I have to agree with @dnephin here. Sure, it would be convenient if compose/fig was able to do some magic and check availability of services, however, what would the expected behavior be if a service doesn't respond? That really depends on the requirements of your application/stack. In some cases, the entire stack should be destroyed and replaced with a new one, in other cases a failover stack should be used. Many other scenarios can be thought of.

Compose/Fig cannot make these decisions, and monitoring services should be the responsibility of the applications running inside the container.

kennu commented 9 years ago

I would like to suggest that @dnephin has merely been lucky. If you fork two processes in parallel, one of which will connect to a port that the other will listen to, you are essentially introducing a race condition; a lottery to see which process happens to initialize faster.

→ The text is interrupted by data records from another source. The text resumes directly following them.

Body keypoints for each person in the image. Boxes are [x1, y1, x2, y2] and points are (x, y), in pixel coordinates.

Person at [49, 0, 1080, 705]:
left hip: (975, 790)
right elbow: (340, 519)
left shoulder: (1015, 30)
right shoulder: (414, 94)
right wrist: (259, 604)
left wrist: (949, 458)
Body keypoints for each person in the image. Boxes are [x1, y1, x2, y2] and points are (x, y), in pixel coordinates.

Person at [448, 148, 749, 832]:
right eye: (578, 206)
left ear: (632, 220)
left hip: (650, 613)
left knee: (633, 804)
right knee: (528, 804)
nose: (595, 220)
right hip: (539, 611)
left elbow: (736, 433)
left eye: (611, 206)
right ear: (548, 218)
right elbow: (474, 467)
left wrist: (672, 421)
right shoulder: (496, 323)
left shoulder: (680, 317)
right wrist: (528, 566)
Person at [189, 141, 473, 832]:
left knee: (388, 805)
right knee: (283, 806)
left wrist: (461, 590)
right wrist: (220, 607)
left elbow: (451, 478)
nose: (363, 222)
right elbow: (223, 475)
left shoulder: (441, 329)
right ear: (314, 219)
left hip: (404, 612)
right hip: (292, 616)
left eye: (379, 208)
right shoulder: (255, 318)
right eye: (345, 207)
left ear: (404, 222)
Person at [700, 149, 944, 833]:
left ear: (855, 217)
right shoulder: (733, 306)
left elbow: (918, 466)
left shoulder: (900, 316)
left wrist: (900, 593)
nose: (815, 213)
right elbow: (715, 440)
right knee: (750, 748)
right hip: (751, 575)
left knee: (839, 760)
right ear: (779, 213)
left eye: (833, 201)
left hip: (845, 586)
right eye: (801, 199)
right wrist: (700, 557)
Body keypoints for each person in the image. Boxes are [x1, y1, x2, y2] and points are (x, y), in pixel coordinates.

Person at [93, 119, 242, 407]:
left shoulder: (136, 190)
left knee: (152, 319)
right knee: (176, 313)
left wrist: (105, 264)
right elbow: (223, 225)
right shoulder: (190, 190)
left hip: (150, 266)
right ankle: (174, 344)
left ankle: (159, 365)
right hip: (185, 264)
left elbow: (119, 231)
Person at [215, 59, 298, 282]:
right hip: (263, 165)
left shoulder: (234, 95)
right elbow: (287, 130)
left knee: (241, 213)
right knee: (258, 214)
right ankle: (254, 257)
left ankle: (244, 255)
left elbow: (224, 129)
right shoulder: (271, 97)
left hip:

I would also like to repeat the WordPress initialization example: It runs a startup shell script that creates a new database if the MySQL container doesn't yet have it (this can't be done when building the Docker image, since it's dependent on the externally mounted data volume). Such a script becomes significantly more complex if it has to distinguish generic database errors from "database is not yet ready" errors and implement some sane retry logic within the shell script. I consider it highly likely that the author of the image will never actually test the startup script against the said race condition.

Still, Docker's built-in restart policy provides a workaround for this, if you're ready to accept that containers sporadically fail to start and regularly print errors in logs. (And if you remember to turn it on.)

Personally, I would make Things Just Work, by making Fig autodetect which container ports are exposed to a linked container, ping them before starting the linked container (with a sane timeout), and ultimately provide a configuration setting to override/disable this functionality.

thaJeztah commented 9 years ago

this can't be done when building the Docker image, since it's dependent on the externally mounted data volume

True. An approach here is to start just the database container once (if needed, with a different entrypoint/command), to initialise the database, or use a data-only container for the database, created from the same image as the database container itself.

Such a script becomes significantly more complex if it has to distinguish generic database errors from "database is not yet ready" errors

Compose/Fig will run into the same issue there; How to check if MySQL is up, and accepting connections? (and PostgreSQL, and (insert your service here)). Also, where should the "ping" be executed from? Inside the container you're starting, from the host?

As far as I can tell, the official WordPress image includes a check to see if MySQL is accepting connections in the docker-entrypoint.sh

kennu commented 9 years ago

@thaJeztah "Add some simple retry logic in PHP for MySQL connection errors" authored by tianon 2 days ago - Nice. :-) Who knows, maybe this will become a standard approach after all, but I still have my doubts, especially about this kind of retry implementations actually having being tested by all image authors.

About the port pinging - I can't say offhand what the optimal implementation would be. I guess maybe simple connection checking from a temporary linked container and retrying while getting ECONNREFUSED. Whatever solves 80% (or possibly 99%) of the problems, so users don't have to solve them by themselves again and again every time.

thaJeztah commented 9 years ago

@kennu Ah! Thanks, wasn't aware it was just added recently, just checked the script now because of this discussion.

To be clear, I understand the problems you're having, but I'm not sure Compose/Fig would be able to solve them in a clean way that works for everyone (and reliably). I understand many images on the registry don't have "safeguards" in place to handle these issues, but I doubt it's Compose/Fig's responsibility to fix that.

thaJeztah commented 9 years ago

Having said the above; I do think it would be a good thing to document this in the Dockerfile best practices section.

People should be made aware of this and some examples should be added to illustrate how to handle service "outage". Including a link to the WikiPedia article that @dnephin mentioned (and possibly other sources) for reference.